Remise à zéro
4e jour de Naha, saison des pluies, cycle 273
La pluie tombait drue. J’étais sur la place centrale d’un petit village, situé légèrement plus au nord du lac de Kefalls. Je faisais face à un panneau d’affichage sur lequel était accroché un curieux message invitant les hérauts à se rendre à la capitale afin de participer à une rencontre avec les différents régents de ce monde. Cela bouleversait pas mal mon planning, souhaitant encore éviter Heabury avant d’avoir récupéré suffisamment de force et de compétence pour m’y débrouiller tout seul et sans risquer de subir trop de problème. Je me rendais aussi compte que c’était une occasion que je ne pouvais laisser passer. De plus, il était indiqué que toute absence pouvait être gravement punie, bien que je me questionnasse sur leurs moyens pour vérifier que personne ne manquait à l’appel.

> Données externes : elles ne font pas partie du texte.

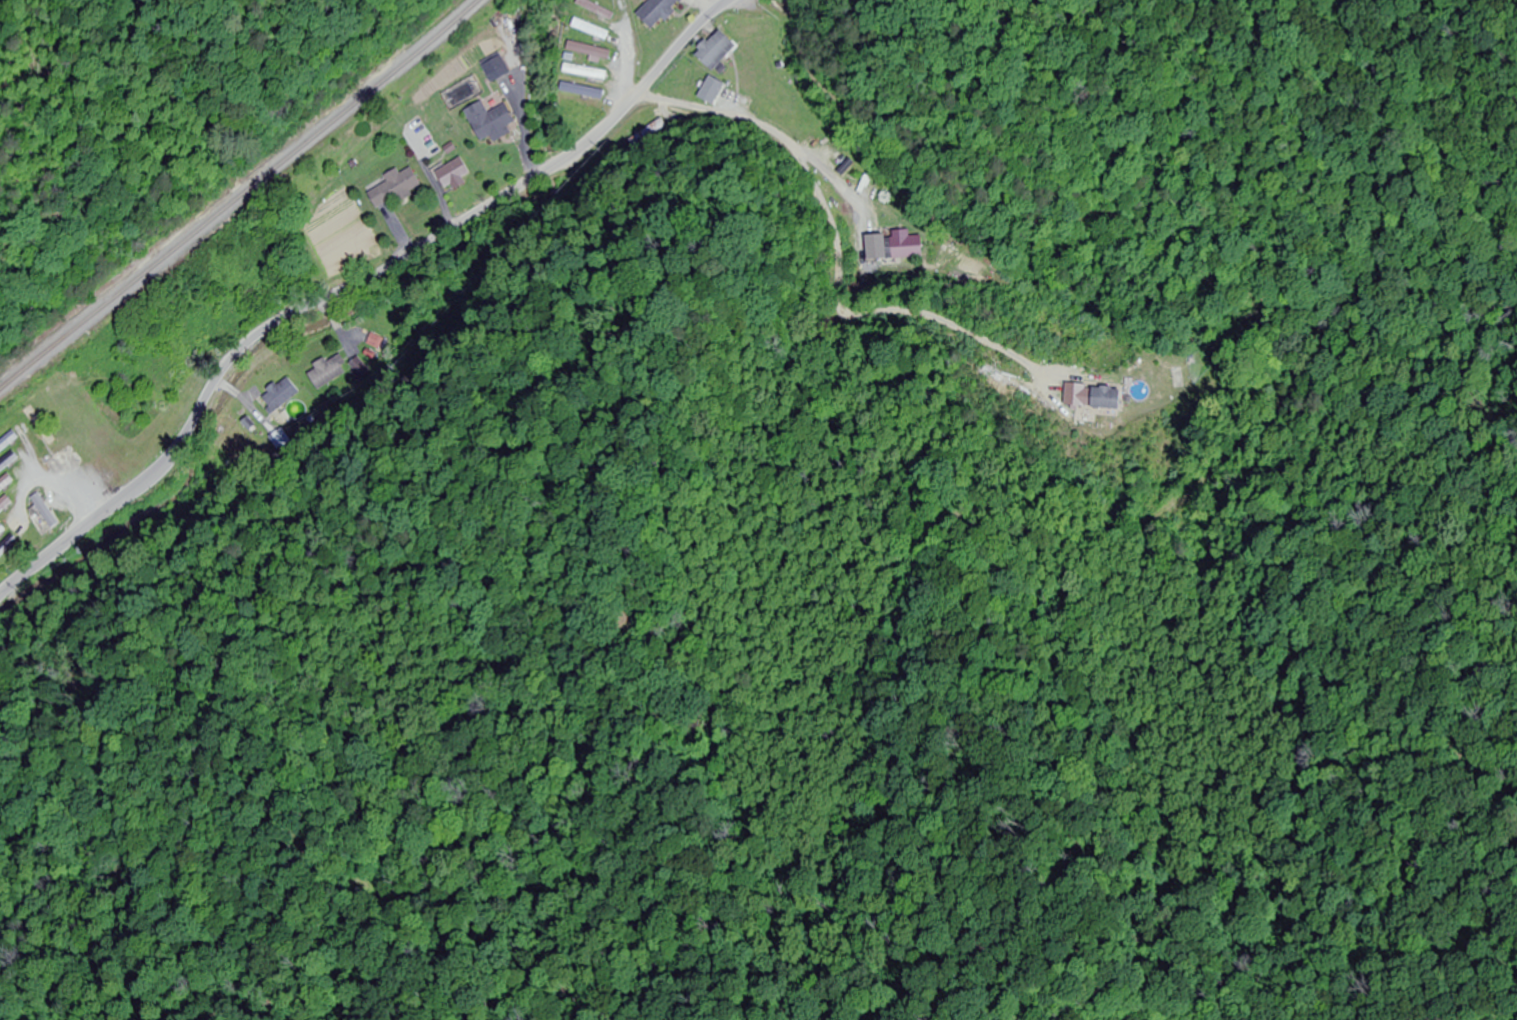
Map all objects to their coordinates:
building: (597, 9)
building: (660, 11)
building: (756, 29)
building: (592, 30)
building: (718, 50)
building: (590, 51)
building: (499, 69)
building: (587, 72)
building: (586, 91)
building: (711, 91)
building: (494, 123)
building: (647, 133)
building: (456, 175)
building: (397, 188)
railway: (239, 195)
building: (894, 247)
road: (350, 286)
building: (328, 372)
building: (281, 395)
building: (1096, 397)
building: (40, 427)
building: (8, 441)
building: (8, 461)
building: (6, 483)
road: (35, 490)
building: (5, 504)
building: (45, 514)
building: (2, 530)
building: (8, 546)

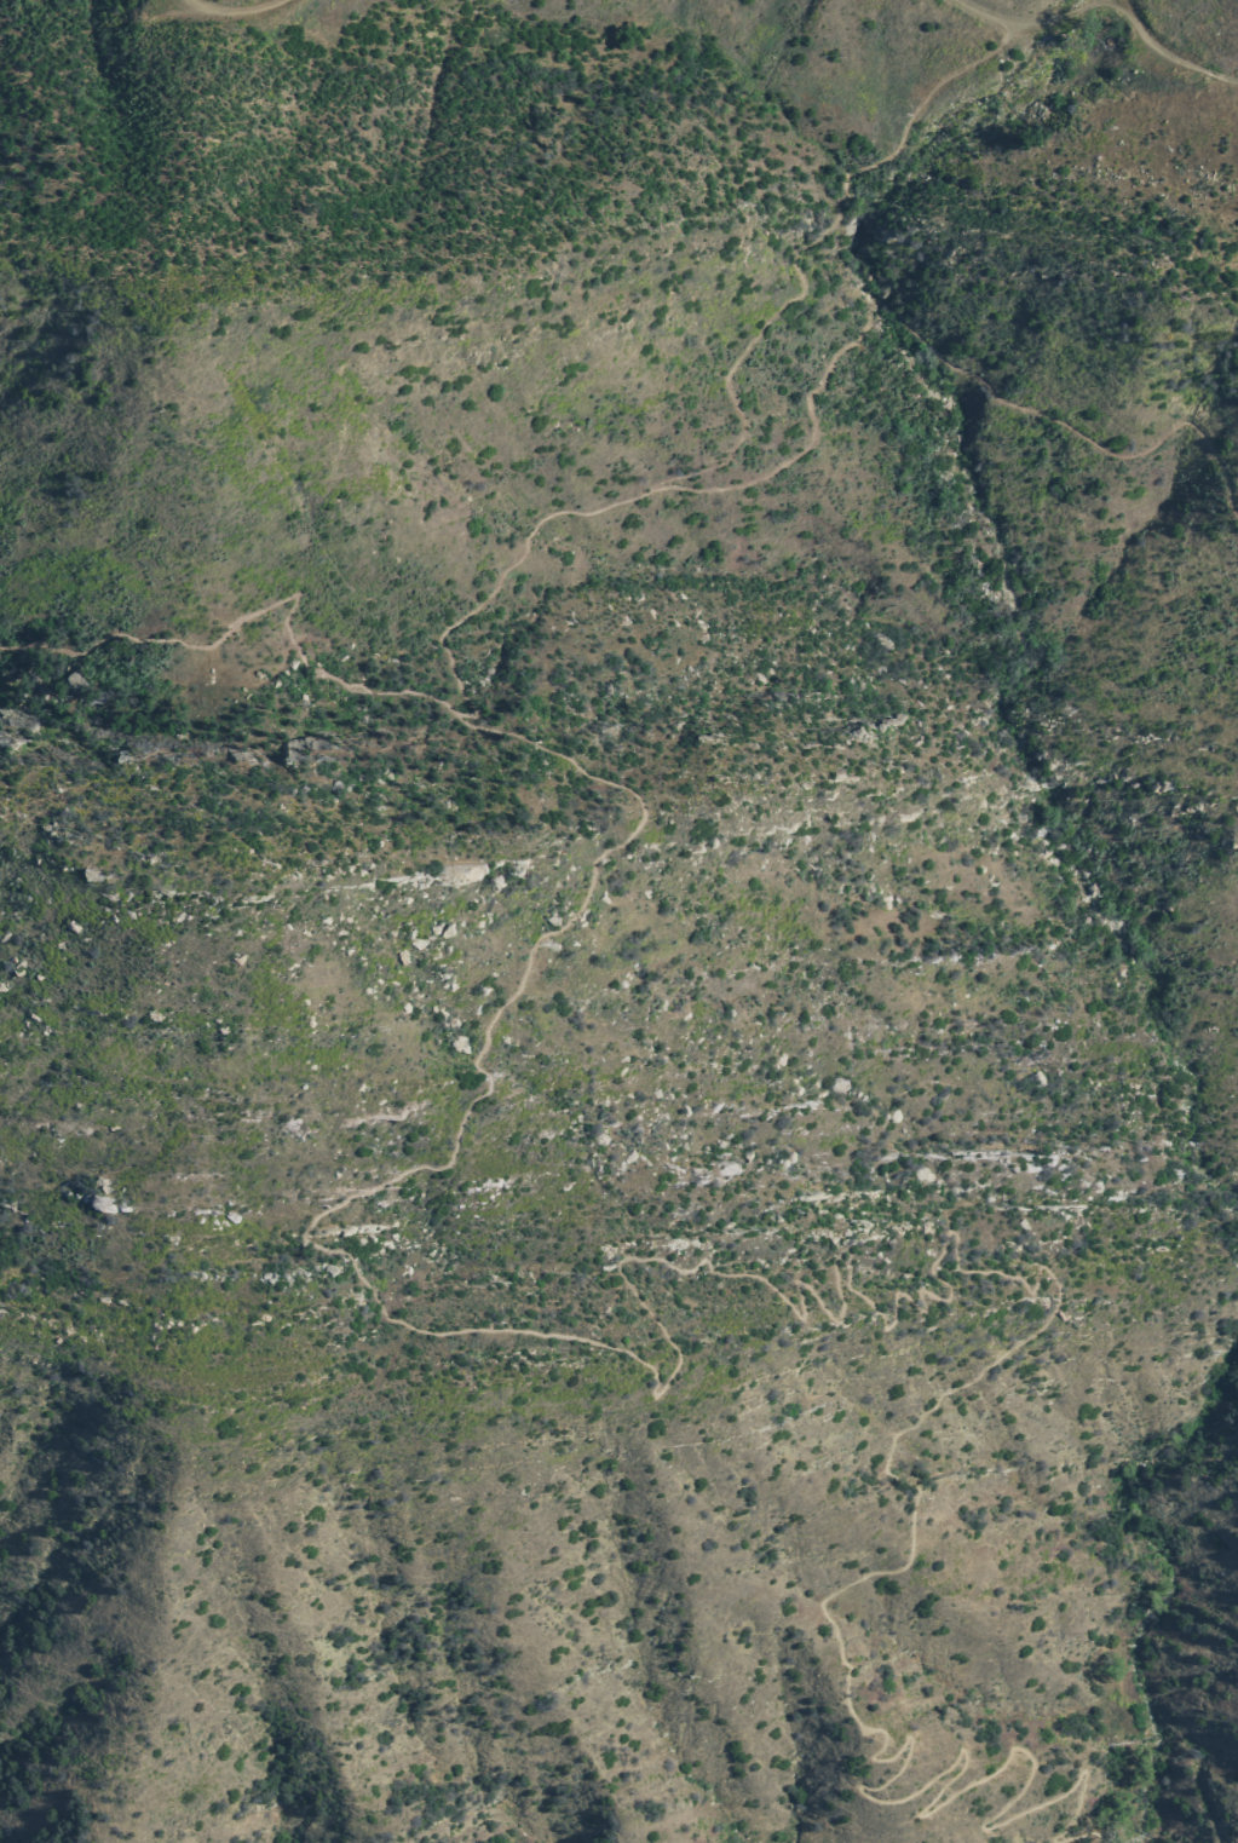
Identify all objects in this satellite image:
road: (233, 5)
road: (1019, 12)
road: (1165, 50)
road: (803, 253)
road: (610, 510)
road: (880, 1313)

La date indiquait que le message avait été affiché la veille. Quant à la date à laquelle le conseil devait prendre place, c’était le premier de Glucho, soit dans cinq jours à peine. C’était juste ce qu’il me fallait pour me rendre à la capitale du royaume du sud à pied. Car je ne comptai pas prendre de cheval, comme il était autorisé et conseillé de faire selon l’édit. J’étais méfiant de la teneur de cet évènement, pensant qu’il s’agissait d’un stratagème des différentes nations pour trouver un moyen de nous tenir en laisse. La prudence était donc de mise. Je ne devais pas trop traîner non plus. Et comme la journée venait à peine de commencer, en dépit du temps exécrable qui me vomissait litre après litre sur la figure, je décidai de commencer la route. Je ne comptai pas faire une étape très longue : j’avais repéré un autre village à quelques lieux d’ici et me disais que s’aurait été un gâchis de ne pas affronter la pluie et de perdre un temps précieux.

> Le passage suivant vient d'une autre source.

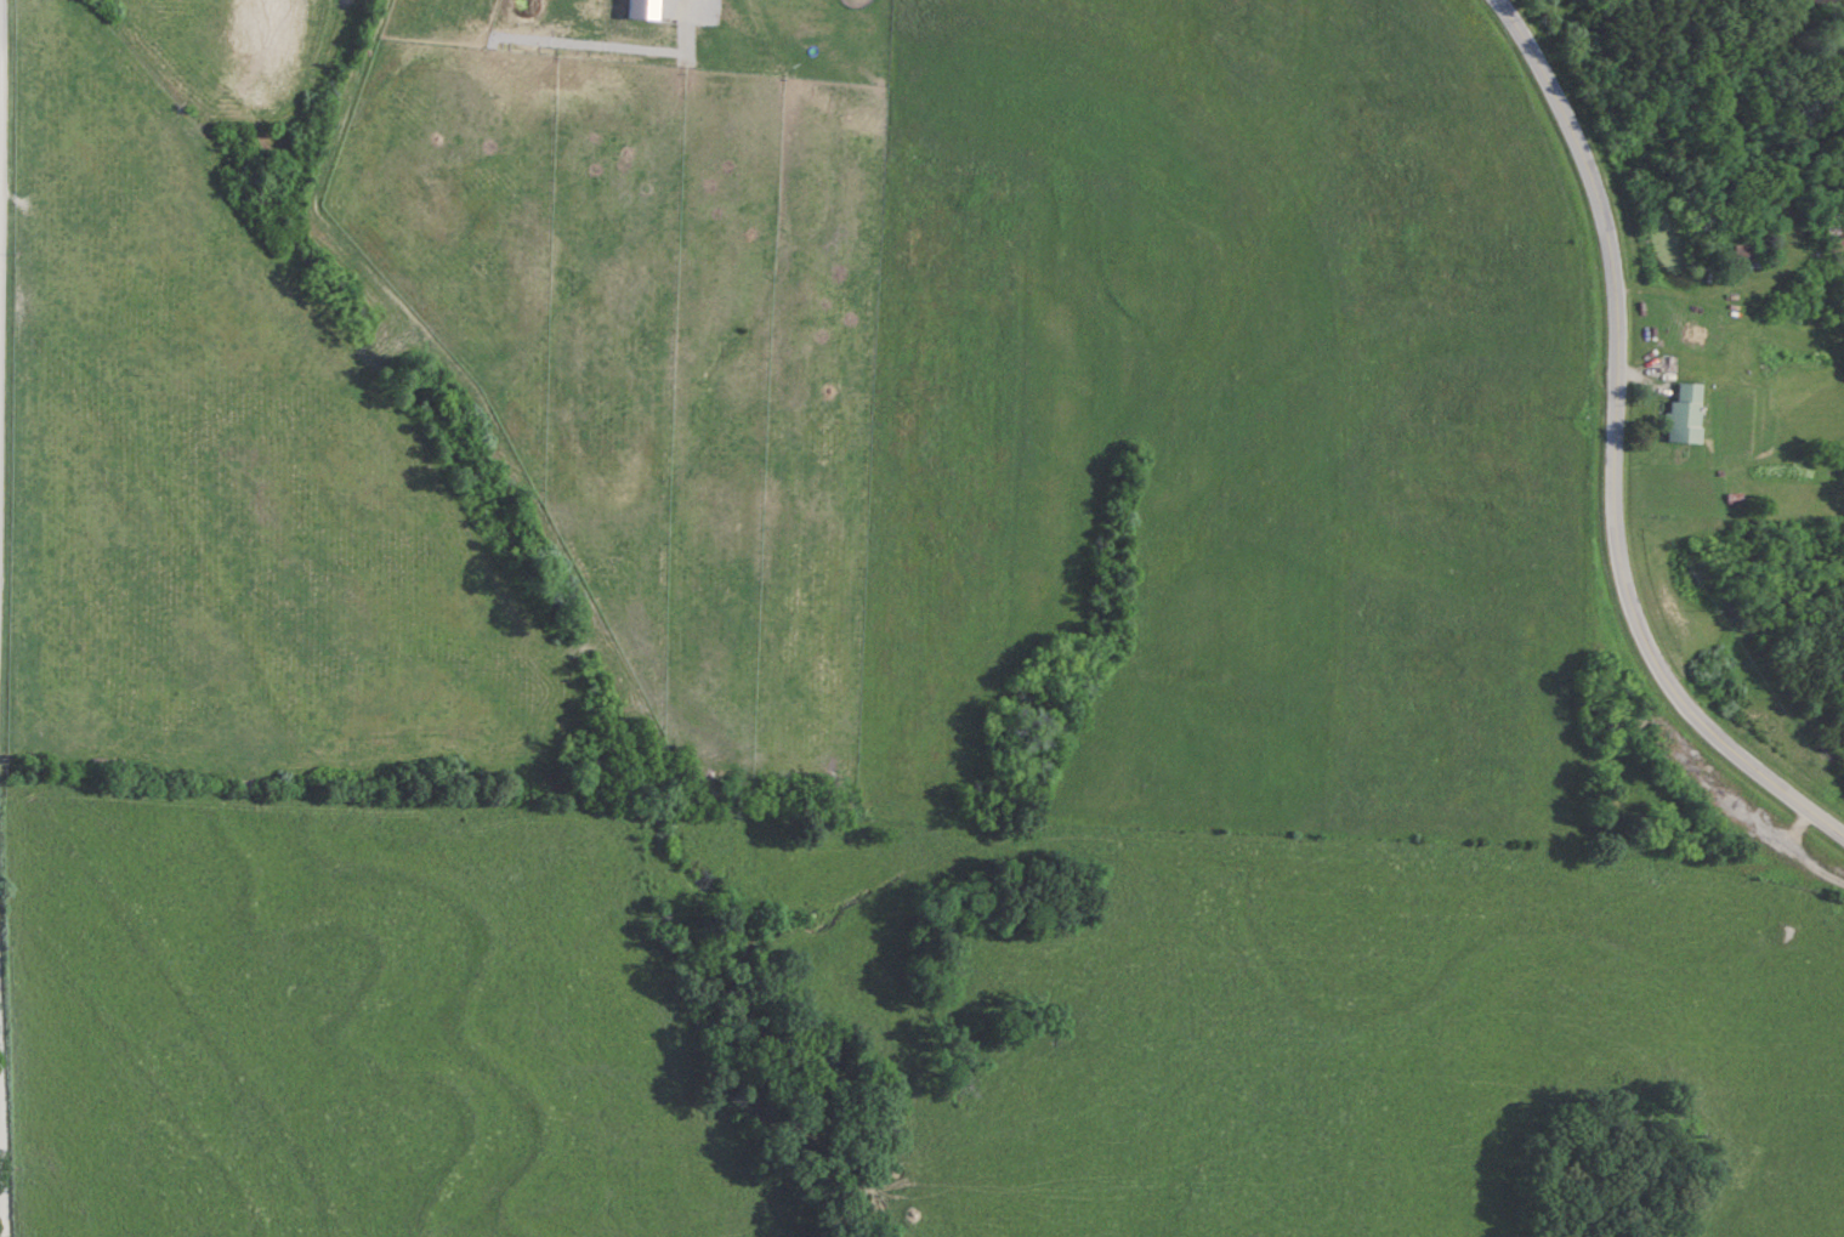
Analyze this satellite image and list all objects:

Je resserrais donc les lanières en cuir de mon sac et quittai le patelin pour prendre la route. J’avais noté un nombre important de rivières serpentant la région et je m’attendais donc à devoir traverser pas mal de ponts qui, avec le mauvais temps, allaient se transformer en véritable piège glissant si je ne faisais pas assez attention. J’avançais pourtant à vive allure, ma vision brouillée par les milliers de gouttes qui venaient, à chaque instant, me frapper les yeux. Si cette tempête était déjà impressionnante, je sentais qu’elle empirait et que, si je ne me dépêchais pas, j’allais devoir faire face à un violent orage. C’est ainsi que je commis mon erreur. L’erreur que je m’étais pourtant promis de ne pas faire. En traversant un petit pont sans garde-fou, mon pied butta contre une planche mal positionnée et je trébuchai, tombant droit dans l’eau agité qui passait jusqu’alors sous moi. À la fin de ma chute, mon crâne percuta je ne sais quoi, et je perdis conscience.